__Cel zadania__:
Proszę przepisać bez zmian wiersze rekordów, zaczynając od wiersza zawierającego „class: Aves” i kontynuując aż do końca rekordów. Oba skrajne wiersze należy uwzględnić.

__Rekordy ze zbioru__:

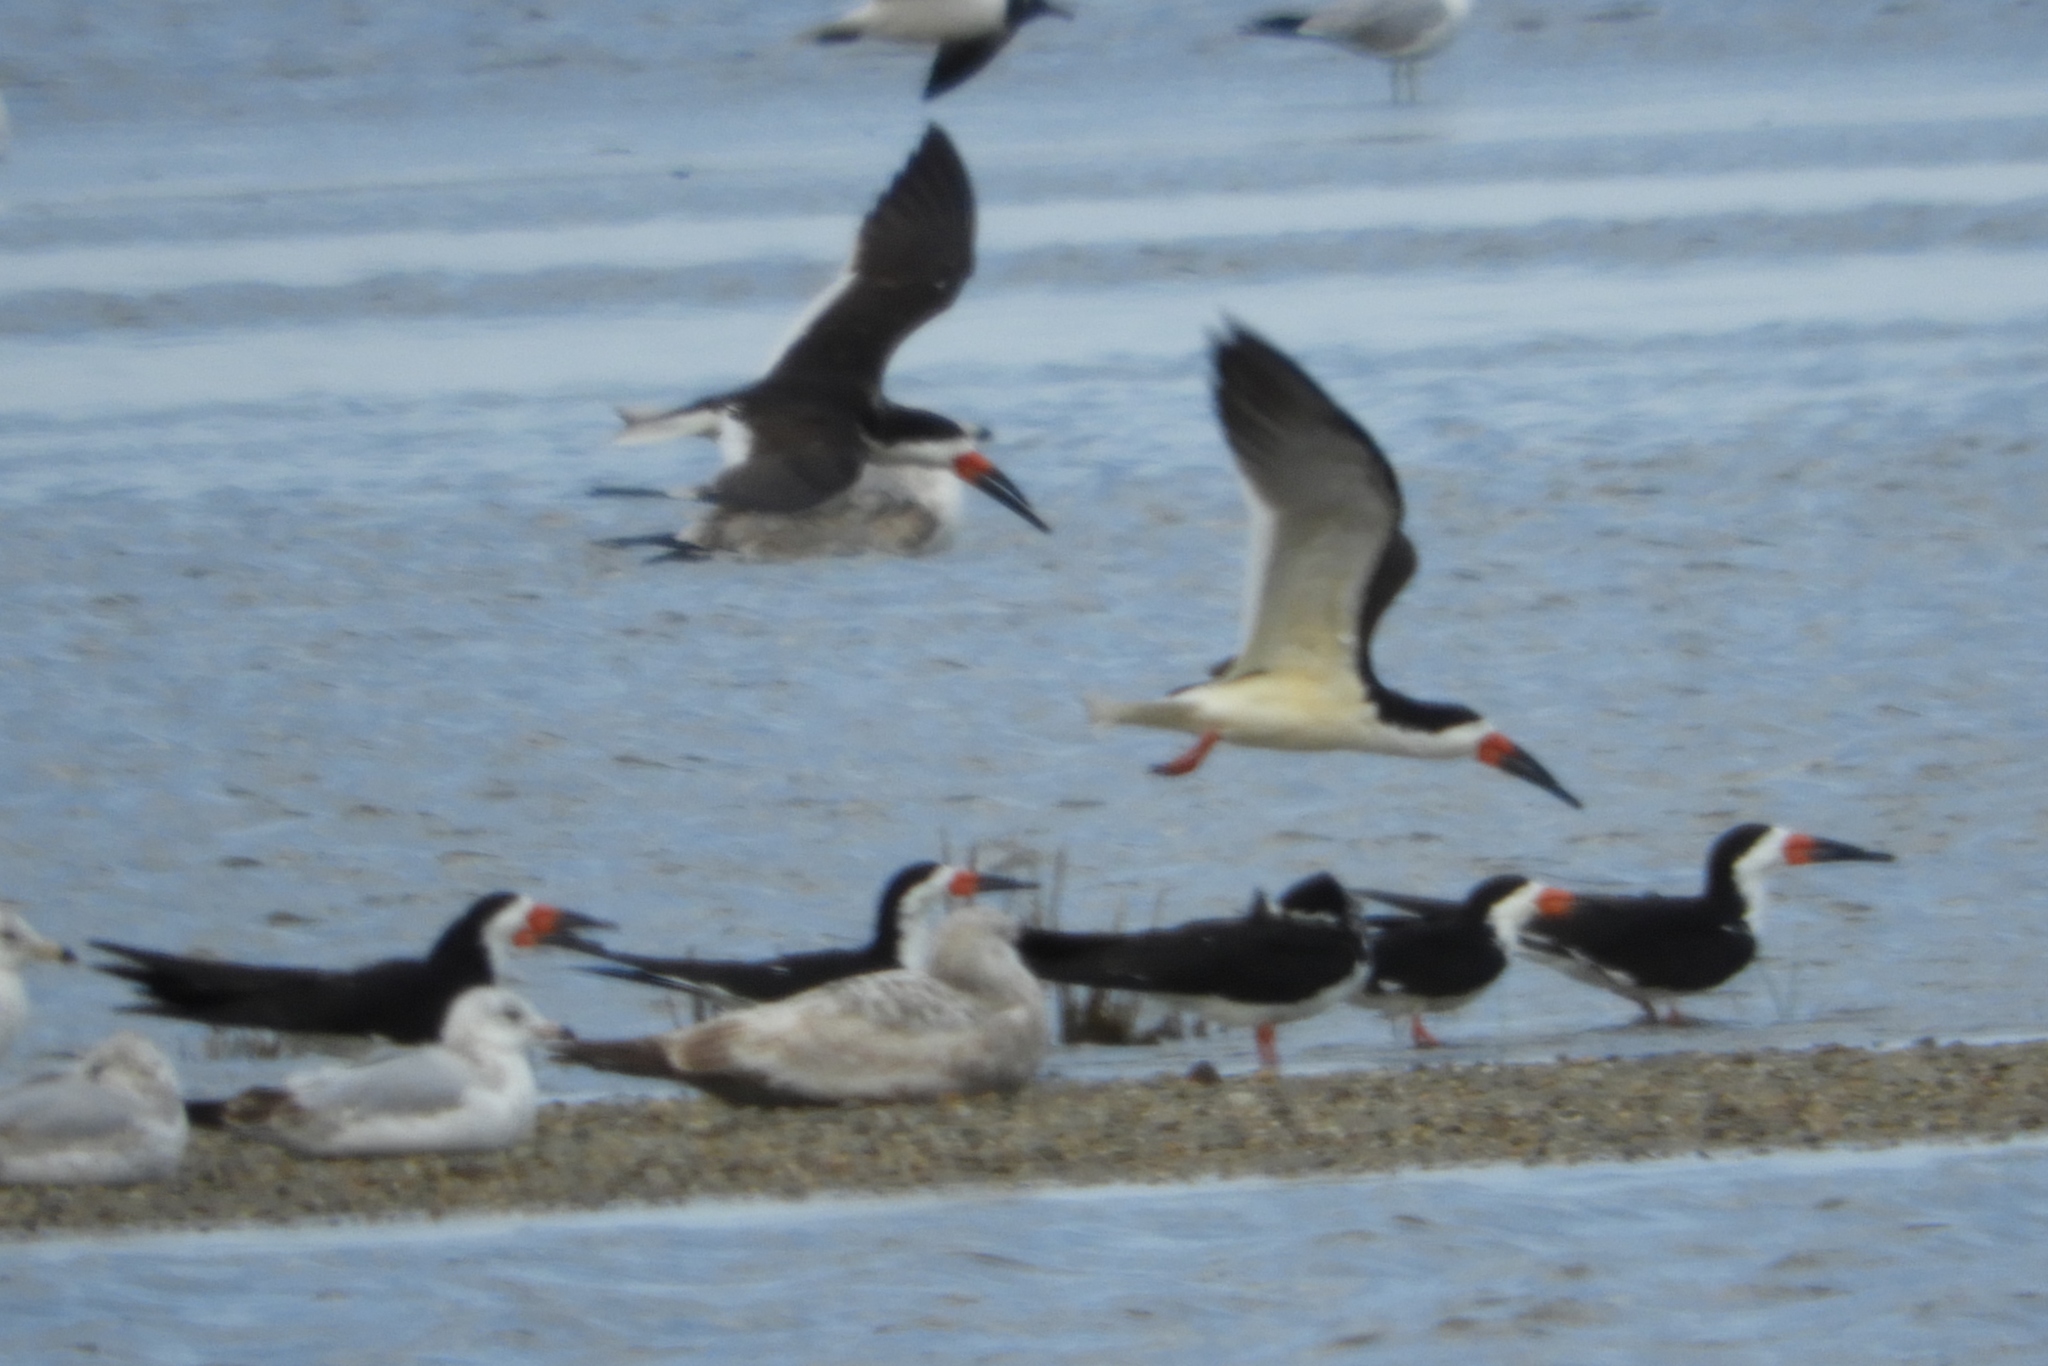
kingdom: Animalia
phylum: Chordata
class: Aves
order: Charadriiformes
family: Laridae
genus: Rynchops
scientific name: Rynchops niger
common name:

__Rozwiązanie__:
class: Aves
order: Charadriiformes
family: Laridae
genus: Rynchops
scientific name: Rynchops niger
common name:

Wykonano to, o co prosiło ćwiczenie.